Both papers were retracted on June 26 by the editors of the International Journal of Exercise Science (IJES) with the agreement of last author Steven Devor, a former professor at The Ohio State University. Both have been retracted because the studies were carried out without proper IRB approval.
Earlier in June, another paper from the CrossFit study — which is still at the center of a legal battle between CrossFit and a competitor in the market for exercise instructor licensing — was retracted by the Journal of Strength and Conditioning Research (JSCR) for improper IRB approval. Devor resigned from OSU the day after the first retraction.
Only one of the newly retracted papers had anything to do with the CrossFit study: Published in April 2014, this paper suggested that the so-called “paleo” diet — a diet focused on meat and vegetables — is associated with “unfavorable” changes in cholesterols and other blood-based cardiovascular biomarkers. In addition to following the diet, subjects also participated in a CrossFit exercise program.
The other was a case study of the effects of running a marathon and had no connection to CrossFit. But, like the two CrossFit papers, its first author was Devor’s frequent collaborator Michael Smith, now at California State University-Chico.
Both IJES retraction notices replaced the original papers and simply read:
Manuscript has been retracted.

● What you need to do
1/ Reproduce the portion of the article on the exercise-study retractions starting with "Both papers were" and going on through "the first retraction.".
2/ Carry on writing the article on the exercise-study retractions from the point at which it stops.
The material has no connection to the article on the exercise-study retractions.

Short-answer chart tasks
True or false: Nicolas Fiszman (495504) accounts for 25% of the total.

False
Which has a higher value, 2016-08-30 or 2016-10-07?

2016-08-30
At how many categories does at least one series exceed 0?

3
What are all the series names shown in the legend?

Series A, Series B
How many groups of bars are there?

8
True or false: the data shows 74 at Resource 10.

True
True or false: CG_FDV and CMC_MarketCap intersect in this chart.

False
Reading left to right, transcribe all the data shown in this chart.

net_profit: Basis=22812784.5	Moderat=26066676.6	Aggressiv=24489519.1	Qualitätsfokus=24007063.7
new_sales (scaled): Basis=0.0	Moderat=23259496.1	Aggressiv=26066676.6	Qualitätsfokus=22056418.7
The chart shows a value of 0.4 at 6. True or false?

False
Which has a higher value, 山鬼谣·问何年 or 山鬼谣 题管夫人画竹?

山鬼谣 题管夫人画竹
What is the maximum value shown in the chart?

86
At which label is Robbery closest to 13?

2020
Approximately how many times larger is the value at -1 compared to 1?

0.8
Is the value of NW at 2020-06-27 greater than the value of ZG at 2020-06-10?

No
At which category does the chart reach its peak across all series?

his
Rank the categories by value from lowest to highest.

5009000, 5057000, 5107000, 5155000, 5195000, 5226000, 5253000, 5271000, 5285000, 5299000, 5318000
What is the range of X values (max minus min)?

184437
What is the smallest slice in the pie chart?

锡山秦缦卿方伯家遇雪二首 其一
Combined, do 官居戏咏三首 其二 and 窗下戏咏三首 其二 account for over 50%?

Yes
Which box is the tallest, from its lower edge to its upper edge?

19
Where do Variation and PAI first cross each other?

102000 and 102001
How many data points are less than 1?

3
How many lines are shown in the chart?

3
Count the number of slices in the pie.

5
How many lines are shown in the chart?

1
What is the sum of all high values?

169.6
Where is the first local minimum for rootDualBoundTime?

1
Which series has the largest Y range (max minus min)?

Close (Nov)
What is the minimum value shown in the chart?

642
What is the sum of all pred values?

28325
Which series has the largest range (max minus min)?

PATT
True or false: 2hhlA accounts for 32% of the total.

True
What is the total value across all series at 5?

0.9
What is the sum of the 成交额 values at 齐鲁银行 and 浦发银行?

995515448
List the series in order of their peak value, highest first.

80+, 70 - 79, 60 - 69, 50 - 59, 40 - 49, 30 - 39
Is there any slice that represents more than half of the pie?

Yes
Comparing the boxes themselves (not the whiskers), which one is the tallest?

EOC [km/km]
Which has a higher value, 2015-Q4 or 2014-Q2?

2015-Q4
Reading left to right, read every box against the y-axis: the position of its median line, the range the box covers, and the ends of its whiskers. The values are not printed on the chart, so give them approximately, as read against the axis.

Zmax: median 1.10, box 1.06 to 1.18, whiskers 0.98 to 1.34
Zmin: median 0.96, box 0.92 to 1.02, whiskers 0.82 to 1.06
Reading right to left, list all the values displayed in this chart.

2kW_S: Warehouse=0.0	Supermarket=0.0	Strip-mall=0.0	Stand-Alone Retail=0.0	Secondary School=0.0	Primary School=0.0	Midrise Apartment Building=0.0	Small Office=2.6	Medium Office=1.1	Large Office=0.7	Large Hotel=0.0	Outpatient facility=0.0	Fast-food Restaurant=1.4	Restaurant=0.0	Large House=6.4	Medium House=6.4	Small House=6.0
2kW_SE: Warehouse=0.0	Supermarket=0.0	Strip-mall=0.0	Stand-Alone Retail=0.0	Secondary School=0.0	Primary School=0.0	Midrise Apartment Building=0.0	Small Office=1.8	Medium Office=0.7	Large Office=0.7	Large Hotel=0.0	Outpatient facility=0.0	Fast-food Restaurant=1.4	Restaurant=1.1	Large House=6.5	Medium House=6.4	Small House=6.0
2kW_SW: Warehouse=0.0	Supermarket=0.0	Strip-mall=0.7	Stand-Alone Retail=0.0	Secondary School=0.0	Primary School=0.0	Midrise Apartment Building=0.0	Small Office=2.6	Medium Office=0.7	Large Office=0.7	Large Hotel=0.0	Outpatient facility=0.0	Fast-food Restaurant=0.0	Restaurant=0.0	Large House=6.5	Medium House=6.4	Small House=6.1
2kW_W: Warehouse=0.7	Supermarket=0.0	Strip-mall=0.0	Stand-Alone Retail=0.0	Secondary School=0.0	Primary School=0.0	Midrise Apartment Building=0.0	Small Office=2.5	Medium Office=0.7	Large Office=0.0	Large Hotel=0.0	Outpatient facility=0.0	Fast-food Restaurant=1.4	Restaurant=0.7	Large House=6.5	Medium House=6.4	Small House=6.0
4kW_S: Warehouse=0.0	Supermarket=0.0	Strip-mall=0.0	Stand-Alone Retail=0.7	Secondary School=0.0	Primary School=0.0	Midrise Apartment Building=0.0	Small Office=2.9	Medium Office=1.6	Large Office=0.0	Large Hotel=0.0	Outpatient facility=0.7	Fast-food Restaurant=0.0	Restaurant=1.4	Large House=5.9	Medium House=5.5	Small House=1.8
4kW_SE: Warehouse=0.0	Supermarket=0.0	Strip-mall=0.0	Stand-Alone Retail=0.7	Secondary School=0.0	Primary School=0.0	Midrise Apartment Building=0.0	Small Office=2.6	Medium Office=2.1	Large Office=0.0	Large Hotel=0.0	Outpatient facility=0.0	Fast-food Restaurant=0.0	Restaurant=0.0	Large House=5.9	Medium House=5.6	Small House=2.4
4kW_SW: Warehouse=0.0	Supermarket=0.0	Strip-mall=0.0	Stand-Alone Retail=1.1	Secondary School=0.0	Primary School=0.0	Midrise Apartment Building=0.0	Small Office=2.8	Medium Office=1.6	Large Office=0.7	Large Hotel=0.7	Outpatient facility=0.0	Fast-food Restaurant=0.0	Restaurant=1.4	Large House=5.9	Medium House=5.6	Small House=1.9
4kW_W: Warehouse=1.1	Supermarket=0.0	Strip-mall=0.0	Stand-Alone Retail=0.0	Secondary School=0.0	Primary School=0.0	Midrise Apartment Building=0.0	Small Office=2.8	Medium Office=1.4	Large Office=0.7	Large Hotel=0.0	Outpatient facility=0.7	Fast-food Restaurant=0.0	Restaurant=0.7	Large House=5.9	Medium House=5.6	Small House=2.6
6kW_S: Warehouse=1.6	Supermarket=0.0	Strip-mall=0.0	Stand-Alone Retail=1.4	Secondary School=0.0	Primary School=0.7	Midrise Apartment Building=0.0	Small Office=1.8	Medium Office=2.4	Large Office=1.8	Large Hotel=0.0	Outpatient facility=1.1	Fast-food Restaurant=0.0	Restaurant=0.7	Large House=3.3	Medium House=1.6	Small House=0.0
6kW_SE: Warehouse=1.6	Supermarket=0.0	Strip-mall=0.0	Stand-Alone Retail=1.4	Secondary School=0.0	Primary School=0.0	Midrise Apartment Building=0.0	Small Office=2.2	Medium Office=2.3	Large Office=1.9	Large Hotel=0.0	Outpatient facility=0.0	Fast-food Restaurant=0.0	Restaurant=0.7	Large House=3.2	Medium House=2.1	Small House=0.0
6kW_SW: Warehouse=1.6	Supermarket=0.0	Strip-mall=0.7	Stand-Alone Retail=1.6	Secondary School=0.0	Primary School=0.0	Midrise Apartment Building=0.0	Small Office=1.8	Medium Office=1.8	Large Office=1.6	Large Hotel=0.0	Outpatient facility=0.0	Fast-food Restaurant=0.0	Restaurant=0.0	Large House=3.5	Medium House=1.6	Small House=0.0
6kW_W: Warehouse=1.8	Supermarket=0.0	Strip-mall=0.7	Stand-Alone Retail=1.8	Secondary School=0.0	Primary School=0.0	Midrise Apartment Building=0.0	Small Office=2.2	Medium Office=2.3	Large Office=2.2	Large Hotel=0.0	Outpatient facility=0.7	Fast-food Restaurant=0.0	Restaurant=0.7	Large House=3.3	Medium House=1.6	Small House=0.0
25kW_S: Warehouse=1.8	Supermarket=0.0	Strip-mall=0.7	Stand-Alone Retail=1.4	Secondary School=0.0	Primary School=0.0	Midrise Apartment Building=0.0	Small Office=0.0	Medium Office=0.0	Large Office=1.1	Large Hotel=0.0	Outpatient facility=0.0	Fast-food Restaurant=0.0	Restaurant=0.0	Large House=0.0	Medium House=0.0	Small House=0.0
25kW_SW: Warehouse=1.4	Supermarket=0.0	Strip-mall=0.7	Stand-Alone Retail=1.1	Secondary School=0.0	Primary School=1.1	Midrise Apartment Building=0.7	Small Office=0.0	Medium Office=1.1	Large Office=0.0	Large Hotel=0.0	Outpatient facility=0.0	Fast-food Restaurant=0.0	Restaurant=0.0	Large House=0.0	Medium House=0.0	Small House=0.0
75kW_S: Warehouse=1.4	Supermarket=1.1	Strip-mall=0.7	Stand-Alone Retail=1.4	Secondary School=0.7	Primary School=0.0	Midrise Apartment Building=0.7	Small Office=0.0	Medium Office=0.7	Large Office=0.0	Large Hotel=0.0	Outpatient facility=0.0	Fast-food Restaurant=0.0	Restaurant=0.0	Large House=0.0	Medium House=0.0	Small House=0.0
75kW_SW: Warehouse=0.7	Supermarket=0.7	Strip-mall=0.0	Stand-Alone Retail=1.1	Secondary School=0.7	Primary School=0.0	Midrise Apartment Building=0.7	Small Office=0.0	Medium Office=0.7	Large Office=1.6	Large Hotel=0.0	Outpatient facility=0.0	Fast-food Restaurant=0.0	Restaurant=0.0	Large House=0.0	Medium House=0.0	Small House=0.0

● Results by task
1/
Both papers were retracted on June 26 by the editors of the International Journal of Exercise Science (IJES) with the agreement of last author Steven Devor, a former professor at The Ohio State University. Both have been retracted because the studies were carried out without proper IRB approval.
Earlier in June, another paper from the CrossFit study — which is still at the center of a legal battle between CrossFit and a competitor in the market for exercise instructor licensing — was retracted by the Journal of Strength and Conditioning Research (JSCR) for improper IRB approval. Devor resigned from OSU the day after the first retraction.

2/
The Committee on Publication Ethics guidelines for retraction notices recommend leaving the originals and creating separate notices, though we were able to find a pdf copy of the Paleo diet paper through the Internet Archive. Co-Editor-in-Chief Scott Lyons, of Western Kentucky University told us this was the journal’s first time retracting a paper:
We thought that was appropriate. Retraction, by definition, means to withdraw, so we thought removing them was the right thing to do. Putting up a notice that these papers have been retracted, yet leaving the papers posted for everyone to see, seems like “piling on” to the authors when that is not necessary. I think they have been punished enough.
COPE also recommends that notices include information on who retracted the papers and the reasons for doing so. Lyons said “time was the primary factor” for making the decision to post the brief notices:
More detail might be added if we think it is necessary…and we will certainly review the best practices.
IJES has not yet been indexed by Clarivate Analytics’ Web of Science.
The JSCR CrossFit paper, which contained false injury statistics, has provoked several lawsuits. Readers may recall that Mitch Potterf, owner of the Columbus, Ohio gym where Devor conducted the study, settled a lawsuit with OSU in October 2016 and that CrossFit headquarters is involved in ongoing state- and federal-level suits with the National Strength and Conditioning Association, which publishes JSCR.
In response to our story on the JSCR retraction, commenter Yuri Feito (astutely) pointed out that “Unrestricted Paleolithic Diet is Associated with Unfavorable Changes to Blood Lipids in Healthy Subjects” might not have the proper IRB approval, too.
Retraction Watch contacted the editors of IJES on June 19, which prompted the journal to initiate the retraction process, Lyons told us:
That email is what triggered us to start to talk about this.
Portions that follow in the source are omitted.